Sister (from the Bay Bridge): ALF called, Mom’s heading to UCSF. Should I go stay with her?
Me (from Melbourne): If you feel like you can do it.
Sister: I’m gonna do it.
Me: Cool, let me know what happens.

A month later, Mom had a diagnosis (thank you, Lisa Sanders) and a one-way ticket to Skilled Nursing. The UCSF team and the rash had done what no one else could: qualified her for assistance (that’s the rub nobody tells you, until you get a rash). 

UCSF Social Worker: I’ve faxed 200 SNFs.
Me: They still make fax machines? I mean… Thank you.

The Placement

Mom landed in a Skilled Nursing Facility in Santa Rosa—a downgrade from her deluxe Assisted Living digs in San Francisco. The staff? Angels. The facility itself? A total dump.

When I came back to California for my birthday a few months later, I was terrified to see it. A dear friend met me in the parking lot.
Friend: Let’s go in together.
Me: I’m really scared.
Friend: Let’s sit for a minute. Then we’ll go.

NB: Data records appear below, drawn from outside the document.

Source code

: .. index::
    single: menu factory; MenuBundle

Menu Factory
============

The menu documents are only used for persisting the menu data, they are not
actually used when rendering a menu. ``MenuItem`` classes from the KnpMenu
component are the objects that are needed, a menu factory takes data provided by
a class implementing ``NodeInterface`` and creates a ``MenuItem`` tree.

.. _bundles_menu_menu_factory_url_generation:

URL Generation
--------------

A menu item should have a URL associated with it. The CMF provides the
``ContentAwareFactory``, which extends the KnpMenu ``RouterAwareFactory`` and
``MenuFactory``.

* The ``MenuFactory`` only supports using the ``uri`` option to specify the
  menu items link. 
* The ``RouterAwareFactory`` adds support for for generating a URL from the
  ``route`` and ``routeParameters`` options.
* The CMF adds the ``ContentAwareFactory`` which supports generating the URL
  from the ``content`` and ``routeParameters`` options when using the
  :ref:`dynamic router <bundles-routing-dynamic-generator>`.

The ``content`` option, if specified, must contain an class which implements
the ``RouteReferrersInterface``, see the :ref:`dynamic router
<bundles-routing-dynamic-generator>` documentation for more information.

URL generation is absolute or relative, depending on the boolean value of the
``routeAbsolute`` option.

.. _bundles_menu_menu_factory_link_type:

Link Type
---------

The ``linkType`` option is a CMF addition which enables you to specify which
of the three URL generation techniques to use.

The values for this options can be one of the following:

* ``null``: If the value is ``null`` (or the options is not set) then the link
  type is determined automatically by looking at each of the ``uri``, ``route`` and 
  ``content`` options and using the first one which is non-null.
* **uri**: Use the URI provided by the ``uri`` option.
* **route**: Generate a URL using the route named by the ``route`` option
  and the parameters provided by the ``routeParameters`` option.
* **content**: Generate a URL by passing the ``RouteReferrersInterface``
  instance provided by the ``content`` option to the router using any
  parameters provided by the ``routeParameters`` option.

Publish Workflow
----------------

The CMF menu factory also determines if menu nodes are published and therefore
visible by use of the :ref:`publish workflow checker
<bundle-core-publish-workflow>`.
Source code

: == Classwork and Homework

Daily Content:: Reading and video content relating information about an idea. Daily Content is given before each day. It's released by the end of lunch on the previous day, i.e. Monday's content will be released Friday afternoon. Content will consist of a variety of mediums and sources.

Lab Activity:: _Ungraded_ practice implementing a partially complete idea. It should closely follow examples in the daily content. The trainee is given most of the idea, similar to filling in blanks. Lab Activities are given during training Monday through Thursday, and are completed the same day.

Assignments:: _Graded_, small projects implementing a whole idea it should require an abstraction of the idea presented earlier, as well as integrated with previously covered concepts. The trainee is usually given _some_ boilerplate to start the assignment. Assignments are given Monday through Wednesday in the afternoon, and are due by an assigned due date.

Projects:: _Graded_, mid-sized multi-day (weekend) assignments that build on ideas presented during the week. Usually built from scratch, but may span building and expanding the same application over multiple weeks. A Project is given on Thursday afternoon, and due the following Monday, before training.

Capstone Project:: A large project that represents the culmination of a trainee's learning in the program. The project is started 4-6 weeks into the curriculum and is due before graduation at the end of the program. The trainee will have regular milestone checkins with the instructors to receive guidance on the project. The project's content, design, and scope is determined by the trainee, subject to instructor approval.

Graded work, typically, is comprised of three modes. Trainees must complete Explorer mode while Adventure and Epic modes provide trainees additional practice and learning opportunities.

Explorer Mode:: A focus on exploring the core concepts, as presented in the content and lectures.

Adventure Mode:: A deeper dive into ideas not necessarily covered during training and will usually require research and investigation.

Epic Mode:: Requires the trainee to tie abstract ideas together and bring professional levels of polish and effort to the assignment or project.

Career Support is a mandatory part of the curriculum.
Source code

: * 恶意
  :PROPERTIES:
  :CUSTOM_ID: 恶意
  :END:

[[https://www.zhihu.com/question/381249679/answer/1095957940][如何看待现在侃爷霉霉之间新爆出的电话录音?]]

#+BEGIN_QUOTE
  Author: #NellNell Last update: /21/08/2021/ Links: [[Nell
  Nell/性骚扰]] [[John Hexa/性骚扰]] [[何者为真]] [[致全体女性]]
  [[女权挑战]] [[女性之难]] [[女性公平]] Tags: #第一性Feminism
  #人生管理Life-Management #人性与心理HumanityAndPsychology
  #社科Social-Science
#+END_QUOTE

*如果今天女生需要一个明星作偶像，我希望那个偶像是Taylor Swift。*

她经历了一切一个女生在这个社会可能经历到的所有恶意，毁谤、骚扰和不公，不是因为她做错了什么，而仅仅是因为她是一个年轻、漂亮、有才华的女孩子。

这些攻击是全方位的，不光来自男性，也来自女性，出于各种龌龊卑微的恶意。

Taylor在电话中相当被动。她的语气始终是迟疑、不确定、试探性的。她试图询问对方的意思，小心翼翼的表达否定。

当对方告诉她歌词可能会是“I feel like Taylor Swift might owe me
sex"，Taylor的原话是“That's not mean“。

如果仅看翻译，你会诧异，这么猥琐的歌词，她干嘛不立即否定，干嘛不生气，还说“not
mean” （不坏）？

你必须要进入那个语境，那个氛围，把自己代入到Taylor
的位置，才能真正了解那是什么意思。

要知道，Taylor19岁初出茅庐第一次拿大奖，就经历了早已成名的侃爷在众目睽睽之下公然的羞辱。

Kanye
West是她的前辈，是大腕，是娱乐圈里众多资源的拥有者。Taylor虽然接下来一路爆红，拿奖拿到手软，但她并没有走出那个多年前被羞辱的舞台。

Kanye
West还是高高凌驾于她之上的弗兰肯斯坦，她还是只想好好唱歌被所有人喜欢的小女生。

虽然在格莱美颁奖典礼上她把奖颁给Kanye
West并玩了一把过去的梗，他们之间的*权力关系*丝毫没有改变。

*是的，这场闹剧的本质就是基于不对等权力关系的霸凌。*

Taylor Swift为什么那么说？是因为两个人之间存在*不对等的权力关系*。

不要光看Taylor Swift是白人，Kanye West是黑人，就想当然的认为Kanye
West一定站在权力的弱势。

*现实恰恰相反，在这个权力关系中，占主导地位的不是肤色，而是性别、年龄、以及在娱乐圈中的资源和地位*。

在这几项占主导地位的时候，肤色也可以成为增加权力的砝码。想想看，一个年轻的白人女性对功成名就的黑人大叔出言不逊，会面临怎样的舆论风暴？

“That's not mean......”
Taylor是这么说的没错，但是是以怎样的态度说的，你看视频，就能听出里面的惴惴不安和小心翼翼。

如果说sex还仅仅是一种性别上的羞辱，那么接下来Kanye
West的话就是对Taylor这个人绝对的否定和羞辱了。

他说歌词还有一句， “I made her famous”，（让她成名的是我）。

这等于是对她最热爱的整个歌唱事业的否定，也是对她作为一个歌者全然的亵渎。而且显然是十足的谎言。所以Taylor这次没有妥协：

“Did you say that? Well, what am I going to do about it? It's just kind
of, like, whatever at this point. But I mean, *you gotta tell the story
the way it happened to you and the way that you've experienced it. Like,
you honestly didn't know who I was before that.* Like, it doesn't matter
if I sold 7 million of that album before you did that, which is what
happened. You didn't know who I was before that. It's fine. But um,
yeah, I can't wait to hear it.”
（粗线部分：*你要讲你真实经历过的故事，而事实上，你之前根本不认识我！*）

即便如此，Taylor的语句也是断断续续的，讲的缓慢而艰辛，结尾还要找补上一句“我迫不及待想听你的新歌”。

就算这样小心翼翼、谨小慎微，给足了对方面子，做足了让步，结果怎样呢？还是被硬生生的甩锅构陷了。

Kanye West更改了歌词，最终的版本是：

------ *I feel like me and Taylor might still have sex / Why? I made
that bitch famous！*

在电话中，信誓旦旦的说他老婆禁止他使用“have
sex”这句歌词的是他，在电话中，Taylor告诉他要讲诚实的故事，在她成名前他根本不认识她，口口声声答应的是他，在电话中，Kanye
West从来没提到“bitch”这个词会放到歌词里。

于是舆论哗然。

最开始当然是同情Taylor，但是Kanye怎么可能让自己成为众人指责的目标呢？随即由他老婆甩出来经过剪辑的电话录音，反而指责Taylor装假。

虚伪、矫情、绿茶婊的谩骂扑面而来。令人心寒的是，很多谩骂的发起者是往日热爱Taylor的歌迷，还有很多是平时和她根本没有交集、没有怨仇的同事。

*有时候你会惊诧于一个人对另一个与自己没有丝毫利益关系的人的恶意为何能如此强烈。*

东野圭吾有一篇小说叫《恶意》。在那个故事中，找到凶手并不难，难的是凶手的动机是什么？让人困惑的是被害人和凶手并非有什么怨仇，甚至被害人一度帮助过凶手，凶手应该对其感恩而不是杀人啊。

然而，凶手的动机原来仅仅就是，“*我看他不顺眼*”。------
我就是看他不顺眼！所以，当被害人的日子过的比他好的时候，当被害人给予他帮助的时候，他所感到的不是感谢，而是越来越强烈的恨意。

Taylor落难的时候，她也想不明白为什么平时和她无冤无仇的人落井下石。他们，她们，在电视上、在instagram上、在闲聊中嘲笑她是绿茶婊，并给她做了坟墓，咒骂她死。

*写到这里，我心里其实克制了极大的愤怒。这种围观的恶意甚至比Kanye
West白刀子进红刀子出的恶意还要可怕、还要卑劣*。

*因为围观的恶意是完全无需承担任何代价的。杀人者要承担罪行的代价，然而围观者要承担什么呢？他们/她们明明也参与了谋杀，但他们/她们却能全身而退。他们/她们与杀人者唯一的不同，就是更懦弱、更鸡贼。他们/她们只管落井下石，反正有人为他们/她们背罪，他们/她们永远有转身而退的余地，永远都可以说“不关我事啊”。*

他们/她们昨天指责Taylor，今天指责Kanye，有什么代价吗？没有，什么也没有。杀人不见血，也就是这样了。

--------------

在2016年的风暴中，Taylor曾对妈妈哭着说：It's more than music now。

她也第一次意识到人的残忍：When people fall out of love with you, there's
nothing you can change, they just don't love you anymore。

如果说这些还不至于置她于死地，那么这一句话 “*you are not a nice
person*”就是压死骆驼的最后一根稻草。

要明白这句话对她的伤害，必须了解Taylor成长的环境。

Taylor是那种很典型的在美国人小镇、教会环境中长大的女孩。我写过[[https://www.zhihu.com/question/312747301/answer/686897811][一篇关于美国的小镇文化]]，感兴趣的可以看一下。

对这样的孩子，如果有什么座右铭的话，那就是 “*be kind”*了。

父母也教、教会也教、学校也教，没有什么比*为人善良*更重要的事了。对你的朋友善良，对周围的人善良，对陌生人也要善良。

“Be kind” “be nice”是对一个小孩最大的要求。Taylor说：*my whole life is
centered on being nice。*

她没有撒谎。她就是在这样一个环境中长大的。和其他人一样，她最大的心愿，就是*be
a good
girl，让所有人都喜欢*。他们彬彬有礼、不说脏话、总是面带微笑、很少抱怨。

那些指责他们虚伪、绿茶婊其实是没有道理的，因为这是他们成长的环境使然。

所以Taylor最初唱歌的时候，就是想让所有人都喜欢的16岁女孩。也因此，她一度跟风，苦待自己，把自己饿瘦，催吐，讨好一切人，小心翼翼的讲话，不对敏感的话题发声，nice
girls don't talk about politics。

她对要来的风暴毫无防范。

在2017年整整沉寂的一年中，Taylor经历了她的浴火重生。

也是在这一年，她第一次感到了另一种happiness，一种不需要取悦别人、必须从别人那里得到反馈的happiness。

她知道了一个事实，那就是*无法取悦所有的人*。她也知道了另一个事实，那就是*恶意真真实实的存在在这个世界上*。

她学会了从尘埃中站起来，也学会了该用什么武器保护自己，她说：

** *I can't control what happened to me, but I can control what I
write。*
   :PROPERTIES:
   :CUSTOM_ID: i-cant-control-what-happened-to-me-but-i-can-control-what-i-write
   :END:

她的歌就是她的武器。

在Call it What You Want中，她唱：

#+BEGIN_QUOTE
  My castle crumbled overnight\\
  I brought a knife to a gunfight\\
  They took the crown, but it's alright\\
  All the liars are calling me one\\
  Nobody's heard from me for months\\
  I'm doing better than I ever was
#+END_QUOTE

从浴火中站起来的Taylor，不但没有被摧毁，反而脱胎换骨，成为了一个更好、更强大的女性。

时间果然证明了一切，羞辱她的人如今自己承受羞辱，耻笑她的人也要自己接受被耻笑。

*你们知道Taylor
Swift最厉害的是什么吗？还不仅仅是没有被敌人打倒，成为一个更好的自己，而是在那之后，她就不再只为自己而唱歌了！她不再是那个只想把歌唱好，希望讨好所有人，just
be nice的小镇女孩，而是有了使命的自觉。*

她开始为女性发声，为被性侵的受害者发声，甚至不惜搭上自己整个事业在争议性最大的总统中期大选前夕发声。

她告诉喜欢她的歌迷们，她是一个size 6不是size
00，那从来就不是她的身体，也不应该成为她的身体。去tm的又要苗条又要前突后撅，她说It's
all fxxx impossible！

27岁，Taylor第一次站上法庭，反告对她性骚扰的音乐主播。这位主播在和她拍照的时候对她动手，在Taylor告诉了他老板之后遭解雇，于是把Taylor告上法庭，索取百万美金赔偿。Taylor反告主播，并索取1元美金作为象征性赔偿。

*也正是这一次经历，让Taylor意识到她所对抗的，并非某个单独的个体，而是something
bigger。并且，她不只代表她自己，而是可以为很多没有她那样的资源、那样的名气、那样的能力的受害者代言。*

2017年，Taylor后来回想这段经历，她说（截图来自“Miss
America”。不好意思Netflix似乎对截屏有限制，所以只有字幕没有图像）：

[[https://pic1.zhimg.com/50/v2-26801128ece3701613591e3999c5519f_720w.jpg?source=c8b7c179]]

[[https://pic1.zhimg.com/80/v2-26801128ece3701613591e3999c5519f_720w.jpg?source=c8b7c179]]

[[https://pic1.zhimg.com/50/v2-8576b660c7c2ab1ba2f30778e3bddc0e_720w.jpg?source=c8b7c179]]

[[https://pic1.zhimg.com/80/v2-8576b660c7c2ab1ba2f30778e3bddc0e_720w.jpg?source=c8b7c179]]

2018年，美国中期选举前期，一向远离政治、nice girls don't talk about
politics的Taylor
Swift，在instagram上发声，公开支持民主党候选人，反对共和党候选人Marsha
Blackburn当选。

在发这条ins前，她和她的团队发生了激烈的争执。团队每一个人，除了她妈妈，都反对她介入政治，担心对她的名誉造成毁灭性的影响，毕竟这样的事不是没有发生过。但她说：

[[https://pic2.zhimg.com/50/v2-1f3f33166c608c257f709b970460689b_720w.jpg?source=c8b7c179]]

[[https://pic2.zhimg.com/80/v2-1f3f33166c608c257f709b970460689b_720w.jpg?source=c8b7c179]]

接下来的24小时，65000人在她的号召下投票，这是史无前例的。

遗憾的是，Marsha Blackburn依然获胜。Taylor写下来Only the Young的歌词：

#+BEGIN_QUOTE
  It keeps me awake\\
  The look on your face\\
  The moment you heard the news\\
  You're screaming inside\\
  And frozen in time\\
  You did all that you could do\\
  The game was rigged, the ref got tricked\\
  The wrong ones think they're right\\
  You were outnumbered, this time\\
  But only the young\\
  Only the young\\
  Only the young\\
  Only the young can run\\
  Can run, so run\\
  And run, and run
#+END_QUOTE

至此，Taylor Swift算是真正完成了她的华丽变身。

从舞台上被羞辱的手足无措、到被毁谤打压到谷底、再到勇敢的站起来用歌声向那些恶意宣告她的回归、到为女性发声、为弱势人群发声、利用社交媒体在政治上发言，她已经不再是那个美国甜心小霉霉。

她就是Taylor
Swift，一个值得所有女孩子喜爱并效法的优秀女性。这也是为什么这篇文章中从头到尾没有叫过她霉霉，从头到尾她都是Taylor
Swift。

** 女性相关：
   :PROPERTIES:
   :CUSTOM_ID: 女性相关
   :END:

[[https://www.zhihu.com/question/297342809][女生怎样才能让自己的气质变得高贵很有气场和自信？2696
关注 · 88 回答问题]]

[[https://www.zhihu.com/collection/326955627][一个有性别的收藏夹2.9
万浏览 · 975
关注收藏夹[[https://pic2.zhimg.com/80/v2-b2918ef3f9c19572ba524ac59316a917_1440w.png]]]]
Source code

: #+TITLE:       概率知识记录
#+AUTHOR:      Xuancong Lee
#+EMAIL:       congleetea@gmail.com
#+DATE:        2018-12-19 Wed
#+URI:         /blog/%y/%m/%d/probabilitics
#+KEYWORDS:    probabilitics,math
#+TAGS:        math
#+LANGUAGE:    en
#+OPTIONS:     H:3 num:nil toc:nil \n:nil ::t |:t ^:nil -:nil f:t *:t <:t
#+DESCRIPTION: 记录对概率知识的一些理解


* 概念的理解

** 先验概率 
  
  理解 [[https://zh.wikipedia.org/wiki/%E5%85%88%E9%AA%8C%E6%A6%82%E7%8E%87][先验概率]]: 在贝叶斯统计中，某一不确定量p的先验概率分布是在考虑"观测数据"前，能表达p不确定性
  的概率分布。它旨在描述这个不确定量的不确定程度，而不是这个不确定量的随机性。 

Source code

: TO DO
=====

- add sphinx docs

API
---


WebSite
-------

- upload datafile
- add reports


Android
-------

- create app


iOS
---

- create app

From the moment I walked through the doors, I was plotting her escape. It didn’t feel right. I was angry. Incensed. Feeling helpless from the other side of the world.

The Plan

Back in Australia, I got to work. My Aunt in Massachusetts had just “right-sized”—sold her home, moved into Independent Living near Boston, and casually mentioned that her new community also had a Skilled Nursing Facility.

Aunt: Mom could move here.
Me: Really?
Aunt: Sure. They’ve got space. I’ve checked—it’s nice.
Me: Great, I’ll get the paperwork.

And just like that, I was back in logistics mode. I downloaded Mom’s 135-page medical file, requested bank checks, and filled out forms across time zones.

Her new room? First one past the nurses’ station. Lucky them. If they didn’t answer her buzzer fast enough, she could just yell.

All that was left was the hard part: getting Mom—who hadn’t been out of bed in years—across the country to Boston. No big whoop. HELP!